Jumanji Environments

The Jumanji environments are integrated via the create_jumanji_env function, which initializes specific environments like TSP, Knapsack, and Maze from the jumanji.environments module. This function takes an env_id (e.g., "TSP-v1", "Knapsack-v1", "Maze-v0") and a config dictionary to customize parameters such as num_cities, num_items, or maze dimensions (num_rows, num_cols). It uses generators (e.g., UniformGenerator for TSP, RandomGeneratorKnapsack for Knapsack) to define problem instances. For unsupported env_ids, it falls back to jumanji.make with a warning about potential missing custom wrappers.

The function applies standard wrappers like JumanjiToGymWrapper, FlattenObservation, and RecordEpisodeStatistics before adding custom wrappers, ensuring compatibility with Gymnasium’s API. Note that the FlattenObservation gym wrapper converts the observation from a dictionary to a numpy array.

jumanji_wrapper.py

    env = jumanji.wrappers.JumanjiToGymWrapper(env)
    env = gym.wrappers.FlattenObservation(env)
    env = gym.wrappers.RecordEpisodeStatistics(env)

    if env_id == "TSP-v1":
        env = JumanjiWrapperTSP(env)
    elif env_id == "Knapsack-v1":
        env = JumanjiWrapperKnapsack(env)
    elif env_id == "Maze-v0":
        env = JumanjiWrapperMaze(env, config)

Jumanji Wrappers

Jumanji environments usually have a large state-space. For a QRL agent to act on these environments, we need to somehow condense the state representation into more manageable sizes that can be encoded into quantum cicuits.
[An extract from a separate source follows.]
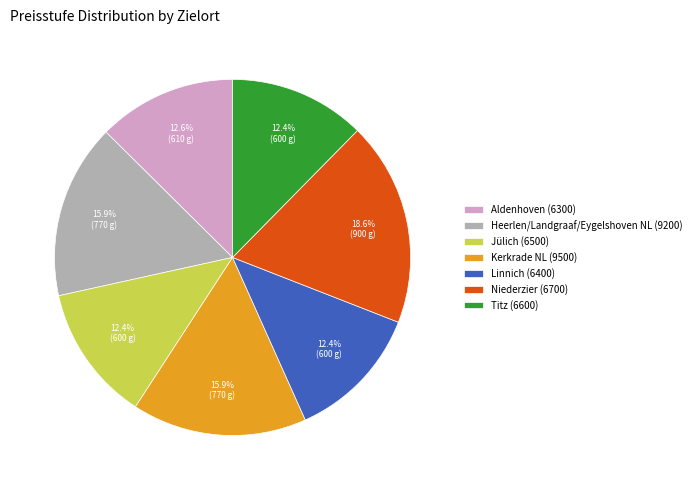

Which category has the biggest portion of the pie?

Niederzier (6700)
We do that by creating individual wrappers for each environment. In this repository, there are three custom wrappers JumanjiWrapperTSP, JumanjiWrapperKnapsack, and JumanjiWrapperMaze for 3 different Jumanji environments. For additional Jumanji environments, you will need to write your own wrapper, which should not be difficult if you follow a similar method to ours.

JumanjiWrapperTSP: Wraps the TSP environment, overriding step to track episode counts and compute additional metrics every 100 episodes when truncated. It extracts node coordinates from the state and calculates the optimal tour length using tsp_compute_optimal_tour, which exhaustively tests permutations via itertools.permutations. The tsp_compute_tour_length helper computes Euclidean distances between nodes, including the return to the start. The wrapper adds optimal_tour_length and approximation_ratio to the info dict and is penalizing incomplete tours. Note that the calculation of the optimal_tour_length is done in brute force, which will be very expensive for large problem sizes.
JumanjiWrapperKnapsack: Wraps the Knapsack environment, enhancing step to compute optimal values every 100 episodes upon truncation. It uses knapsack_optimal_value, a dynamic programming solution that discretizes weights and values (scaled by precision=1000) to solve the 0-1 knapsack problem efficiently. The wrapper stores the previous state and adds optimal_value and approximation_ratio to info, enabling performance evaluation.
JumanjiWrapperMaze: Wraps the Maze environment, adding a configurable reset method that supports a constant maze layout via a fixed seed if constant_maze is True in the config. The step method simplifies termination handling, always returning terminate=False and clearing info unless truncated. This wrapper is minimal but allows for consistent maze testing.

These wrappers are applied in create_jumanji_env based on the env_id, building on Jumanji’s base environments and Gymnasium’s utilities to provide a robust RL experimentation framework.